North MSP asks Government what action they are taking to protect bats
26th September 2016
A 2013 study in the Wildlife Society Bulletin estimated that wind turbines inadvertently kill many bats a year across the UK alone.
Conservationists believe bats ,which are a protected species, are dying while hunting insects that are attracted by the heat generated by turbine blades. They have suggested that even if the bats avoid the turbines, the change in pressure created by the spinning blades is capable of bursting their lungs. This condition is called barotrauma.
Having been contacted by a constituent who raised this issue, David Stewart MSP, tabled a Parliamentary Question asking the Scottish Government what action they were taking to prevent the large number of bat deaths in Scotland caused by the condition known as barotrauma?
David Stewart speaking about this issue said " When I was first approached about this matter, I was unaware that a lot of bat deaths were being caused by the condition barotrauma. I, like many assumed that wildlife, mainly birds and bats, were being killed by the spinning wind turbine blades, but barotrauma causes the bats lungs to pop due to the speed at which they turn. Some blade tips apparently can spin at 200 miles per hour."
"There are bats with no broken bones or other evidence of blunt trauma, that have pulmonary and middle ear haemorrhages which implies that they had suffered barotrauma.
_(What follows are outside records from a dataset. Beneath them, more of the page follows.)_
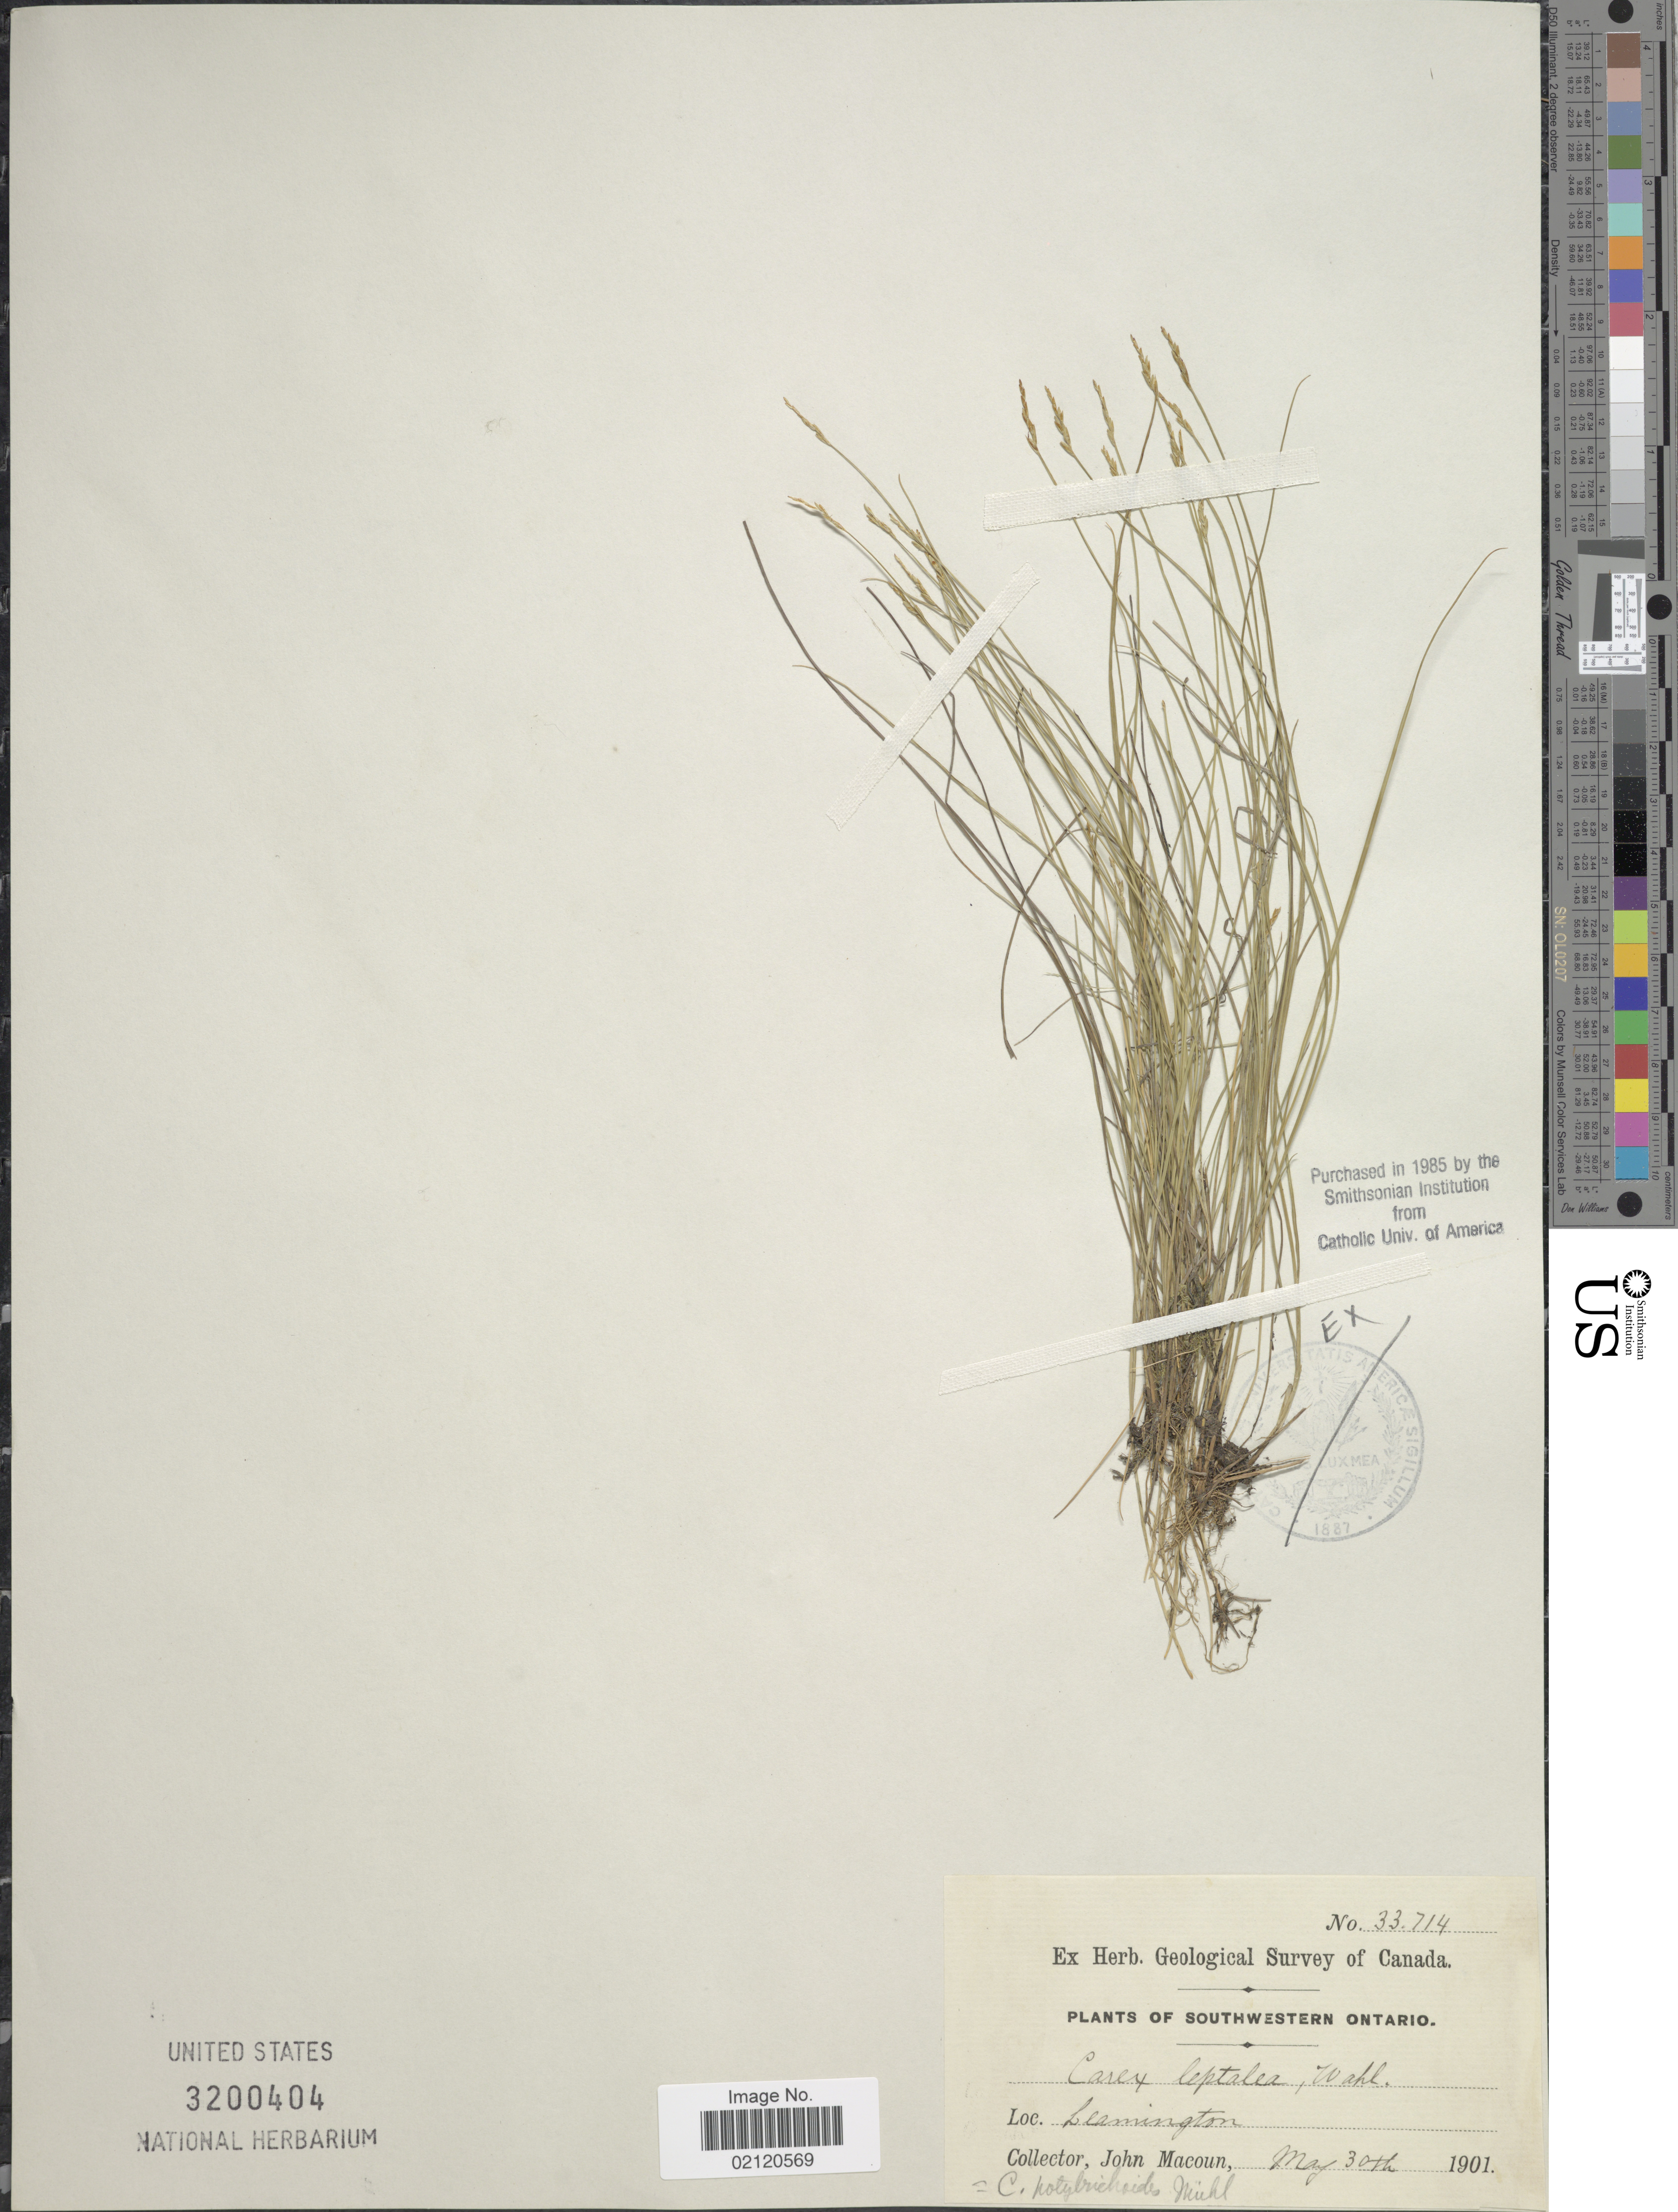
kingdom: Plantae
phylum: Tracheophyta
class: Liliopsida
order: Poales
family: Cyperaceae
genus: Carex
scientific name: Carex leptalea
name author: Wahlenb.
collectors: J. Macoun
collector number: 33714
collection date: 1901-05-30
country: Canada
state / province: Ontario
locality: Southwestern Ontario, Leamington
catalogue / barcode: US 3200404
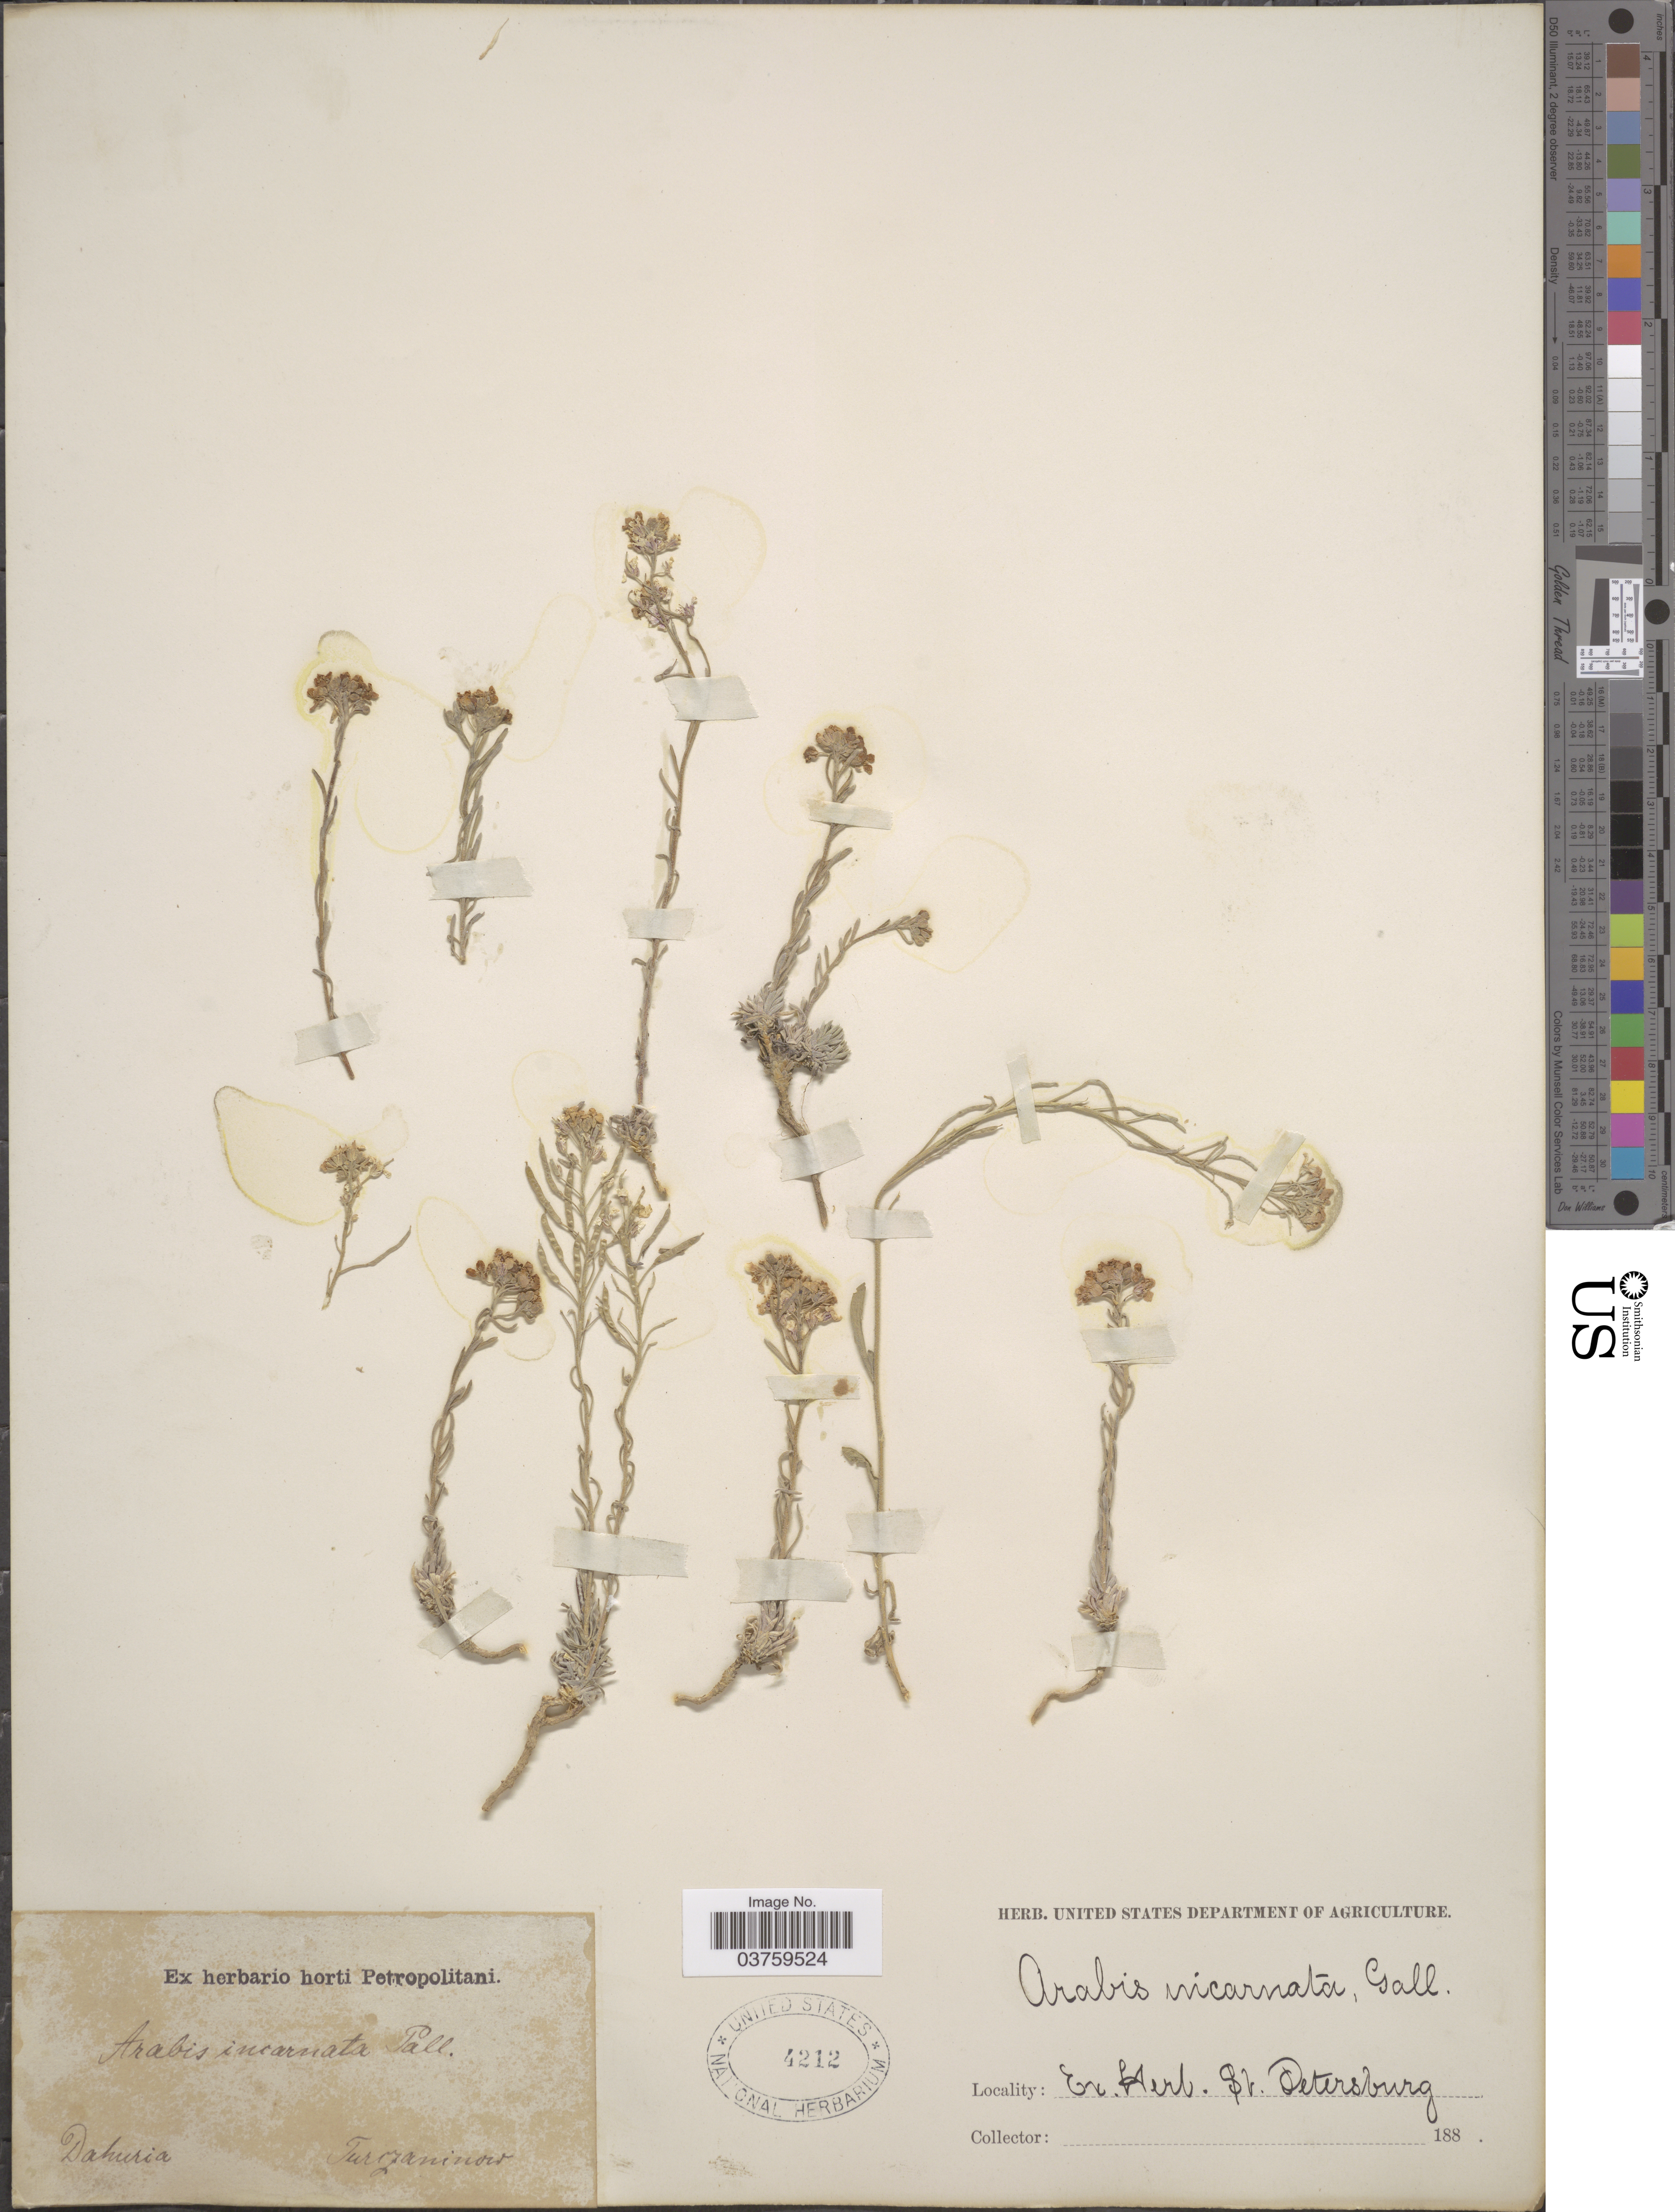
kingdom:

Considering that bats are a protected species and this issue having been raised with me, prompted me to ask the Government what action they were taking to address this matter."
David Stewart concluded " A simple fix may well be the fixing of ultrasonic boom boxes to windfarms. Bats use echolocation to navigate, so if boom boxes were affixed to windfarms this may well repel the bats from coming too close."
Scotland has nine species of bat, the most common of which is the pipistrelle, which is just 2in long.